Thank you, everyone, for your feedback! It is very much appreciated, please keep it coming!
@zell12 - indeed, document splitting is optional. In fact, most processing steps are optional and should only be used if needed. As for the splitting - it’s more of a UX improvement; a bit of a workaround to allow the person doing the data validation to only view the page-range they should be checking. It should make for a better user-experience and make validation a bit less prone to user-error. This optional step will go away once page-range support is implemented in the Validation Station/Validation Action.

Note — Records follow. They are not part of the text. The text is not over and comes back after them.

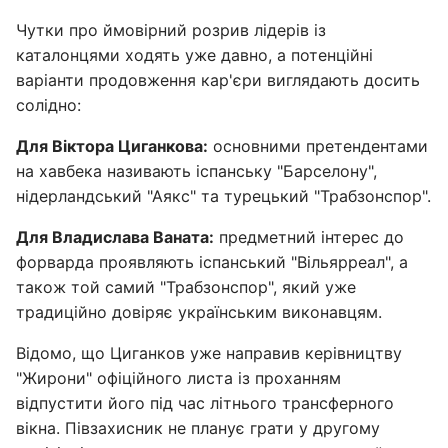
Чутки про ймовірний розрив лідерів із
каталонцями ходять уже давно, а потенційні
варіанти продовження кар'єри виглядають досить
солідно:
Для Віктора Циганкова:
основними претендентами
на хавбека називають іспанську "Барселону",
нідерландський "Аякс" та турецький "Трабзонспор".
Для Владислава Ваната:
предметний інтерес до
форварда проявляють іспанський "Вільярреал", а
також той самий "Трабзонспор", який уже
традиційно довіряє українським виконавцям.
Відомо, що Циганков уже направив керівництву
"Жирони" офіційного листа із проханням
відпустити його під час літнього трансферного
вікна. Півзахисник не планує грати у другому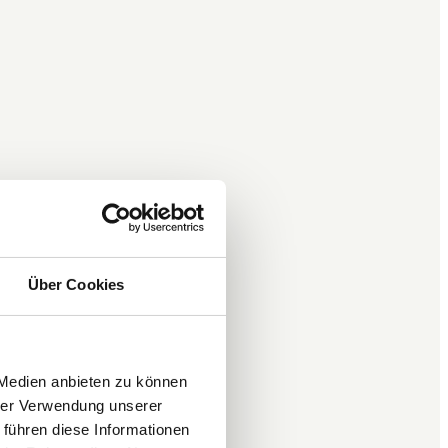
Über Cookies
 Medien anbieten zu können
hrer Verwendung unserer
 führen diese Informationen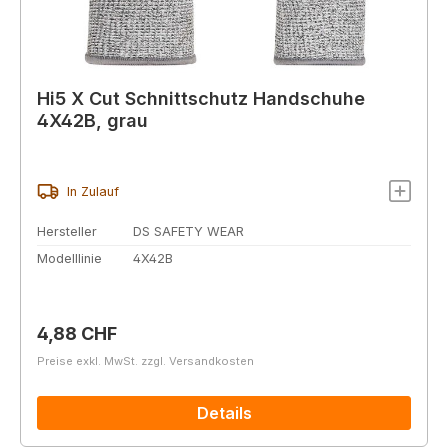
Hi5 X Cut Schnittschutz Handschuhe
4X42B, grau
In Zulauf
Hersteller
DS SAFETY WEAR
Modelllinie
4X42B
Regulärer Preis:
4,88 CHF
Preise exkl. MwSt. zzgl. Versandkosten
Details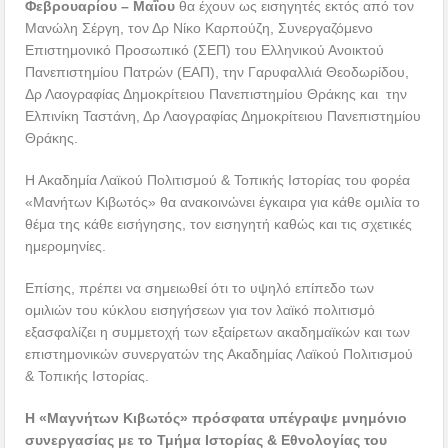
Φεβρουαρίου – Μαΐου
θα έχουν ως εισηγητές εκτός από τον
Μανώλη Σέργη, τον Δρ Νίκο Καρπούζη, Συνεργαζόμενο
Επιστημονικό Προσωπικό (ΣΕΠ) του Ελληνικού Ανοικτού
Πανεπιστημίου Πατρών (ΕΑΠ), την Γαρυφαλλιά Θεοδωρίδου,
Δρ Λαογραφίας Δημοκρίτειου Πανεπιστημίου Θράκης και την
Ελπινίκη Ταστάνη, Δρ Λαογραφίας Δημοκρίτειου Πανεπιστημίου
Θράκης.
Η Ακαδημία Λαϊκού Πολιτισμού & Τοπικής Ιστορίας του φορέα
«Μανήτων Κιβωτός» θα ανακοινώνει έγκαιρα για κάθε ομιλία το
θέμα της κάθε εισήγησης, τον εισηγητή καθώς και τις σχετικές
ημερομηνίες.
Επίσης, πρέπει να σημειωθεί ότι το υψηλό επίπεδο των
ομιλιών του κύκλου εισηγήσεων για τον λαϊκό πολιτισμό
εξασφαλίζει η συμμετοχή των εξαίρετων ακαδημαϊκών και των
επιστημονικών συνεργατών της Ακαδημίας Λαϊκού Πολιτισμού
& Τοπικής Ιστορίας.
Η «Μαγνήτων Κιβωτός» πρόσφατα υπέγραψε μνημόνιο
συνεργασίας με το Τμήμα Ιστορίας & Εθνολογίας του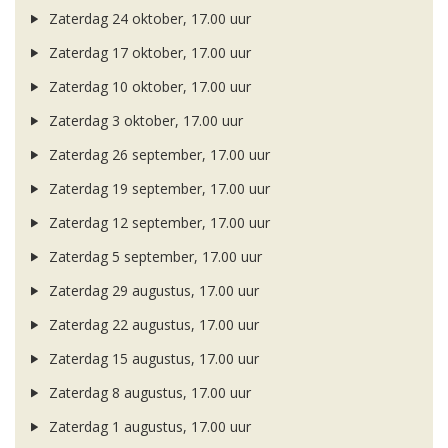
Zaterdag 24 oktober, 17.00 uur
Zaterdag 17 oktober, 17.00 uur
Zaterdag 10 oktober, 17.00 uur
Zaterdag 3 oktober, 17.00 uur
Zaterdag 26 september, 17.00 uur
Zaterdag 19 september, 17.00 uur
Zaterdag 12 september, 17.00 uur
Zaterdag 5 september, 17.00 uur
Zaterdag 29 augustus, 17.00 uur
Zaterdag 22 augustus, 17.00 uur
Zaterdag 15 augustus, 17.00 uur
Zaterdag 8 augustus, 17.00 uur
Zaterdag 1 augustus, 17.00 uur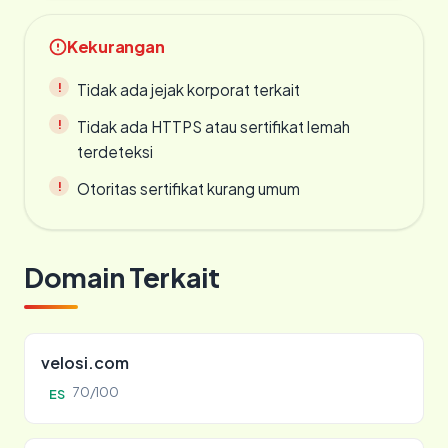
Kekurangan
Tidak ada jejak korporat terkait
Tidak ada HTTPS atau sertifikat lemah
terdeteksi
Otoritas sertifikat kurang umum
Domain Terkait
velosi.com
70/100
ES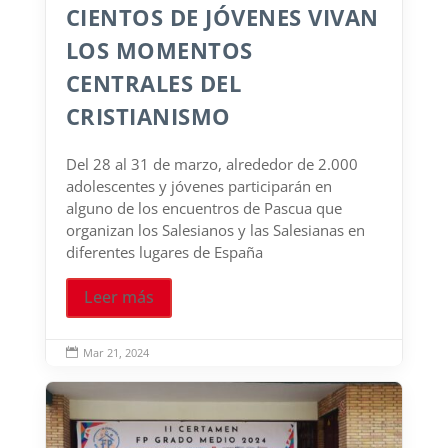
CIENTOS DE JÓVENES VIVAN
LOS MOMENTOS
CENTRALES DEL
CRISTIANISMO
Del 28 al 31 de marzo, alrededor de 2.000
adolescentes y jóvenes participarán en
alguno de los encuentros de Pascua que
organizan los Salesianos y las Salesianas en
diferentes lugares de España
Leer más
Mar 21, 2024
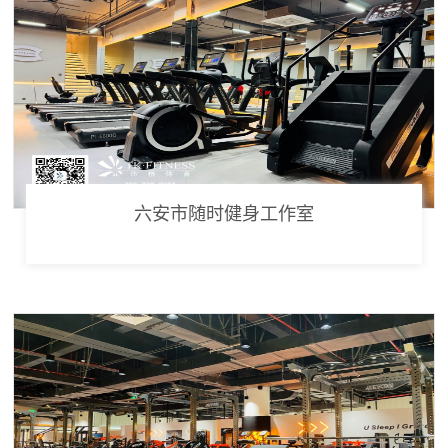
六安市随时健身工作室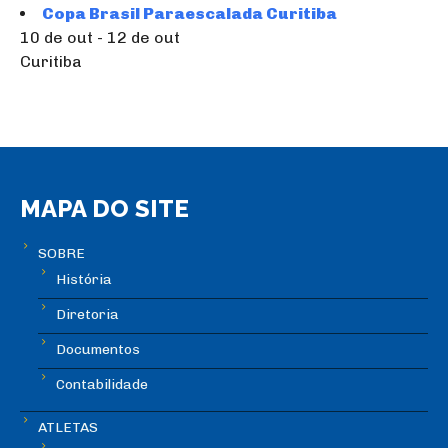
Copa Brasil Paraescalada Curitiba
10 de out - 12 de out
Curitiba
MAPA DO SITE
SOBRE
História
Diretoria
Documentos
Contabilidade
ATLETAS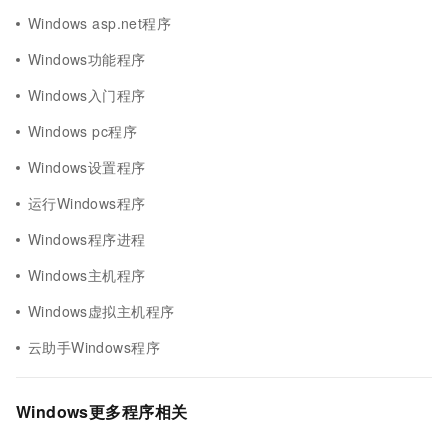
Windows asp.net程序
Windows功能程序
Windows入门程序
Windows pc程序
Windows设置程序
运行Windows程序
Windows程序进程
Windows主机程序
Windows虚拟主机程序
云助手Windows程序
Windows更多程序相关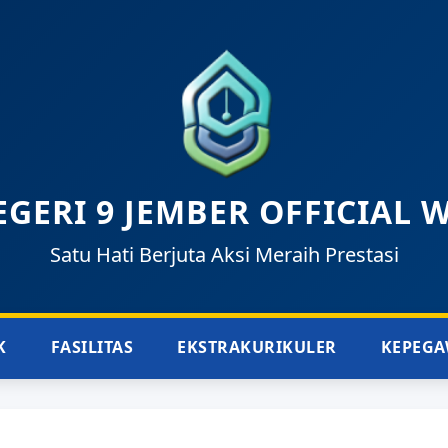
GERI 9 JEMBER OFFICIAL 
Satu Hati Berjuta Aksi Meraih Prestasi
K
FASILITAS
EKSTRAKURIKULER
KEPEGA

@mmcruzRPA Thank you for explaining how to set up the template
@wagner - the new framework is meant to be used only for implementing Document Understanding processes (and only such processes). It should be used in conjunction with the RE-Framework, for any automation process coming before or after the Document Understanding part.
Can you please offer a practical example on how DU framework would be used in conjunction with queues?
As quick example Dispatcher puts files in Q1, Q1 would have a trigger to start DU for each item uploaded by the Dispatcher - when DU finished it creates a Q item in Q2, waiting for the performer to pick it up.
Upsides for using queues are too many to mention … downside is that the Q1 items would be abandoned if not validated by HiL in 24hrs (if that’s the case), any workaround for this? considering I want queues end to end.
Agreed, using queues definitely has huge advantages and we all prefer to use that approach
The bad news: the only workaround at the moment, would be to change an Orchestrator config setting that dictates how much time passes before a queue item becomes abandoned. We recommend not to use this approach however: this setting affects all queues and the potential for running into undesirable problems is quite high. Or you can allow queue items to become abandoned for a while but this is also undesirable.
The good news: the Orchestrator product team is working on bringing long-running support to the queues. When this feature is introduced, the framework will be updated to support queues, as well.
What do you mean by Robot license as unattended robot.
Has both access in Modern Folder, etc.? I’ve tried creating the Dispatcher as show on your tutorial but Ive getting errors on the ActionCenter part - Always job faulted. Can you show us the set-up on your ochestrator?